++++ Fragmento del documento

Este es el segundo relato de un proyecto que recorre Chile en una kombi, de Norte a Sur, recolectando historias de emprendedores dedicados a lo que les apasiona. En esta ocasión, el destino son los paisajes del litoral de la III región, donde las actividades outdoors se mezclan con la fresca nubosidad costera.

 Texto y Fotos: Dani Paz Ibaceta y Juan Pablo Mejías. Nosotrosloschilenos.org

 

Me despierto con el sonido de las olas rompiendo suavemente en las rocas. El día está nublado, tranquilo y casi pausado. Estamos estacionados en la playa La Ramada, al norte de Caldera, y a esta hora de la mañana, la playa es nuestra. Todos siguen en sus carpas, o en sus casas de veraneo prefabricadas a orillas de la playa Pulpo. Pongo los pies en la arena y miro a mi alrededor. Cómo han cambiado las cosas. Hace 8 años que no volvía a pisar esa arena, y las olas a las que tanto les tenía respeto no parecen asustar a nadie.

++++++++

**Qué se necesita:**
Indica si cada una de estas afirmaciones coincide con el relato del viaje en kombi y responde sí o no, citando las palabras exactas del texto que lo deciden. 1. El proyecto recorre Chile de Sur a Norte. 2. La playa La Ramada está al norte de Caldera. 3. Quien narra llevaba ocho años sin pisar esa arena. Las líneas que siguen provienen de otra fuente.

++++ Datos disponibles

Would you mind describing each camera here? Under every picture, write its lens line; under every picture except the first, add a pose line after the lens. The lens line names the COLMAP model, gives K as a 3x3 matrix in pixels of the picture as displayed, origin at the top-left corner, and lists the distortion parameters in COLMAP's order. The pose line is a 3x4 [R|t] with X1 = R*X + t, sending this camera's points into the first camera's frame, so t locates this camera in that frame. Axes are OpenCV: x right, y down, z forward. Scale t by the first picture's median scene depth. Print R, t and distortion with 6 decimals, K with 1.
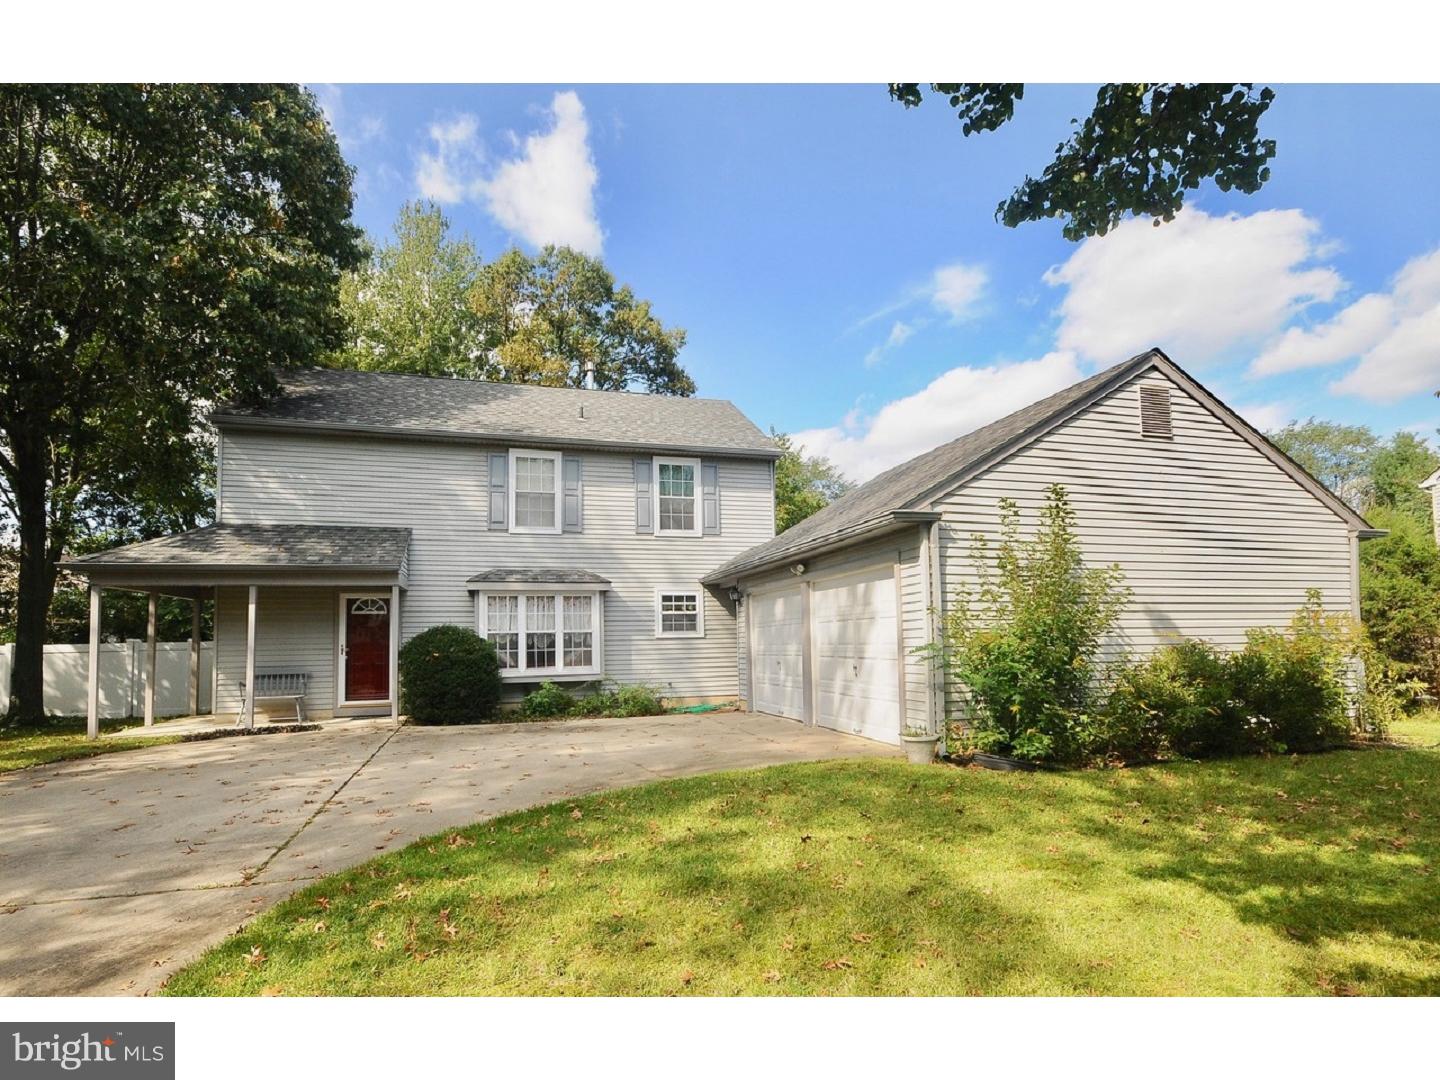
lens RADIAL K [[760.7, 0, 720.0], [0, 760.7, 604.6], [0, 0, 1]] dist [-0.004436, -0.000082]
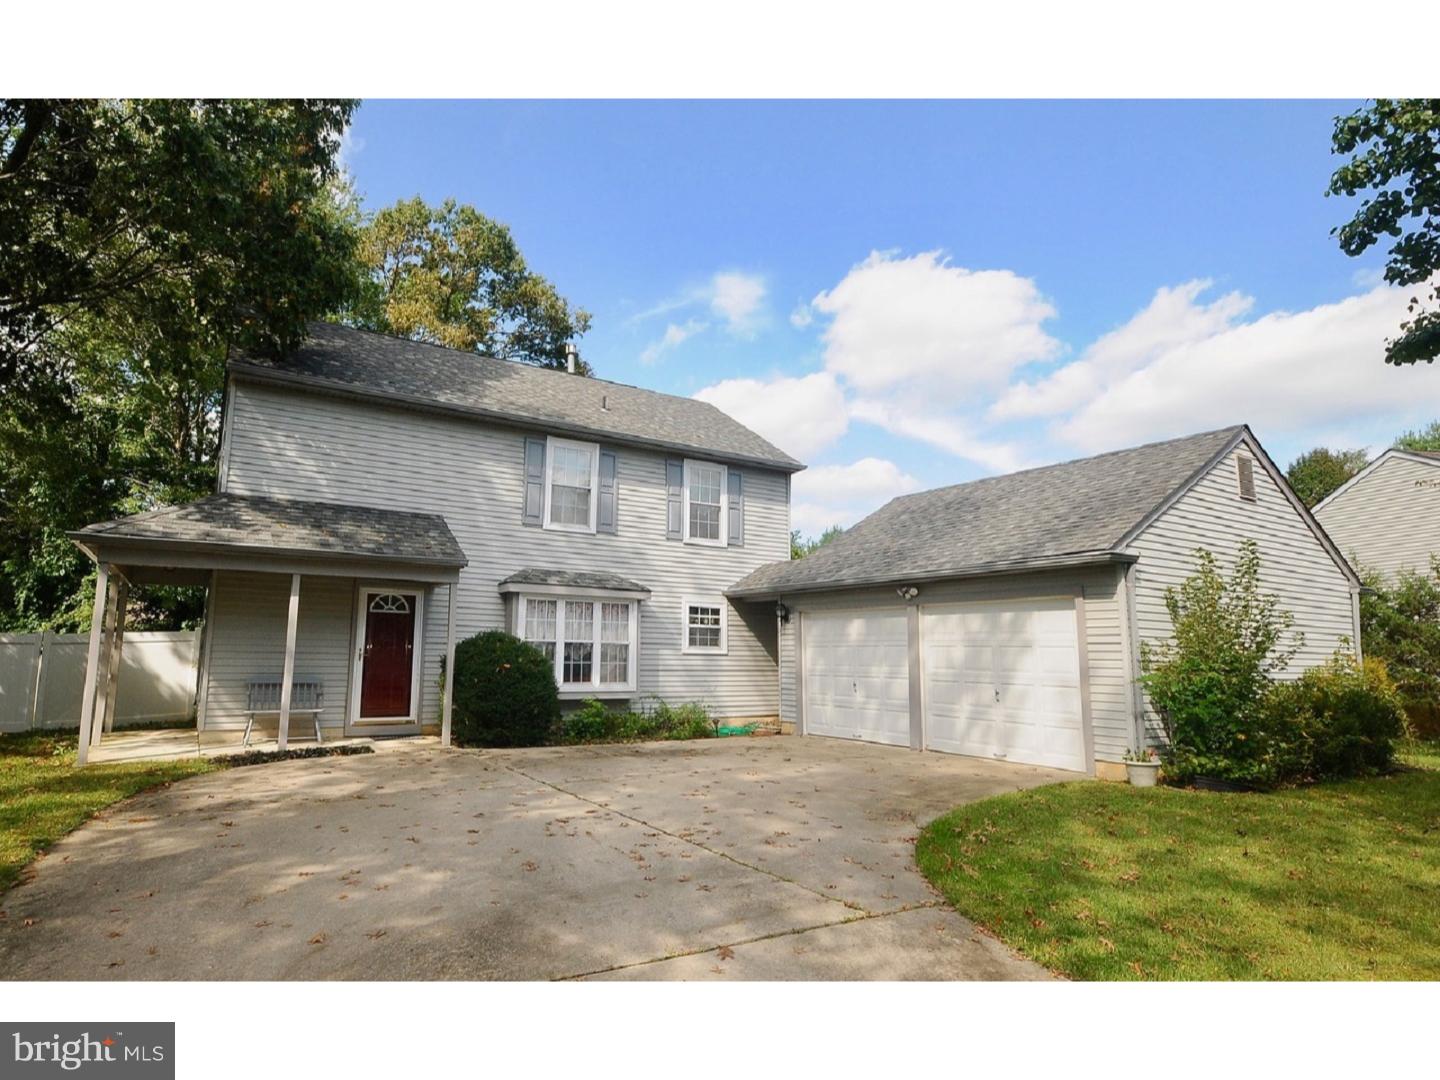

++++++++

**Resultado obtenido:**
1. No: «de Norte a Sur».
2. Sí: «Estamos estacionados en la playa La Ramada, al norte de Caldera».
3. Sí: «Hace 8 años que no volvía a pisar esa arena».